Usaha yang dapat dilakukan untuk membuat PLTU batubara yang ramah lingkungan
dapat menerapkan teknologi bersih batubara. Batubara yang dibakar di boiler akan
menghasilkan energi listrik serta emisi seperti partikel SOx, NOx, dan CO2. Emisi tersebut
dapat dikurangi dengan menggunakan teknologi seperti denitrifikasi, desulfurisasi,
electrostatic precipitator (penyaring debu), dan separator CO2.
Upaya untuk meningkatkan pengelolaan limbah dapat dilakukan dengan metode
mengubah atau memanfaatkan limbah menjadi produk baru yang lebih ekonomis.
Pengelolaan yang dapat dilakukan di antaranya adalah sebagai berikut :
a. Mengolah Polutan menjadi Gipsum
Proses ini dimulai dengan pemisahan polutan yang dapat dilakukan menggunakan
penyerap batu kapur atau Ca(OH)2. Gas buang dari cerobong dimasukkan ke dalam
fasilitas flue gas desulfurization (FGD) kemudian disemprotkan udara sehingga SO2 dalam
gas terbuang teroksidasi oleh oksigen menjadi SO3. Gas buang selanjutnya didinginkan
dengan air, sehingga SO3 bereaksi dengan air membentuk asam sulfat (H2SO4). Asam
sulfat selanjutnya bereaksi dengan Ca(OH)2 sehingga diperoleh hasil pemisahan berupa
gypsum. Gas buang yang keluar dari sistem FGD sudah terbebas dari oksida sulfur.
b. Mengolah Polutan menjadi Pupuk
Peralatan berteknologi tinggi lain yang kini mulai dipakai untuk mengolah polutan
penyebab hujan asam adalah electron beam machine atau mesin berkas elektron (MBE).

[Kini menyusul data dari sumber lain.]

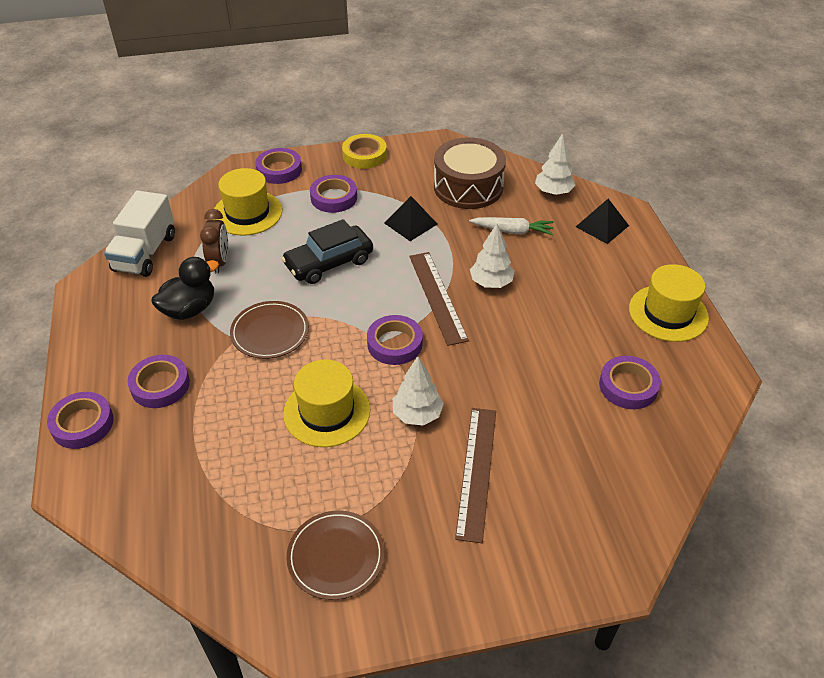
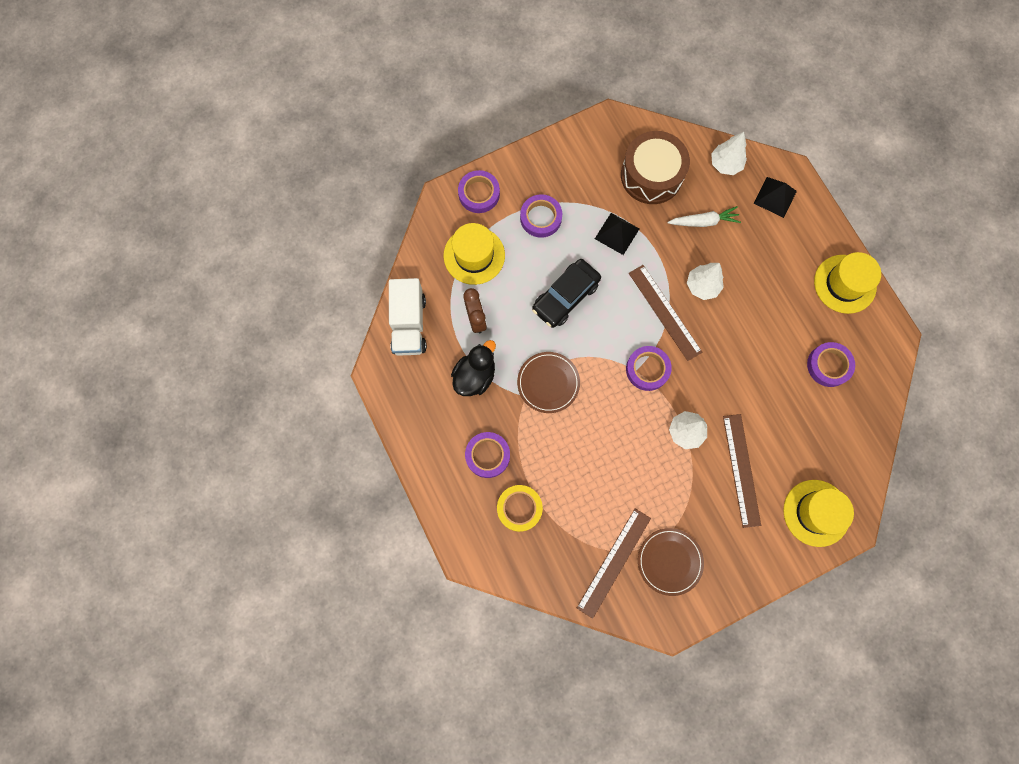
camera: 15 degrees left, 30 degrees up
(82, 424) = (448, 505): purple tape -> none
(258, 538) = (613, 562): none -> brown ruler
(327, 412) = (620, 447): yellow hat -> yellow hat (816, 513)
(364, 155) = (547, 155): yellow tape -> yellow tape (519, 508)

Proses pembersihan gas buang dilakukan dengan mendinginkan SOx dan NOx dengan
semburan air. Ke dalam senyawa ini selanjutnya ditambahkan gas ammonia dan dialirkan
ke dalam tabung pereaksi (vessel). Campuran senyawa yang mengalir dalam tabung
pereaksi ini selanjutnya diirradiasi dengan berkas elektron. Gas-gas polutan akan berubah,
SOx akan menjadi SO3 dan NOx akan menjadi NO3 karena mendapatkan tambahan energi
dari elektron. Kedua senyawa tersebut bereaksi dengan air sehingga dihasilkan produk
antara (intermediate product) berupa asam sulfat dan asam nitrat. Setelah 0,1 detik dari
proses irradiasi, produk antara bereaksi dengan ammonia sehingga dihasilkan produk akhir
5
berupa ammonium sulfat dan ammoniun nitrat. Kedua senyawa ini dapat dimanfaatkan
sebagai bahan baku pupuk sulfat dan pupuk nitrogen.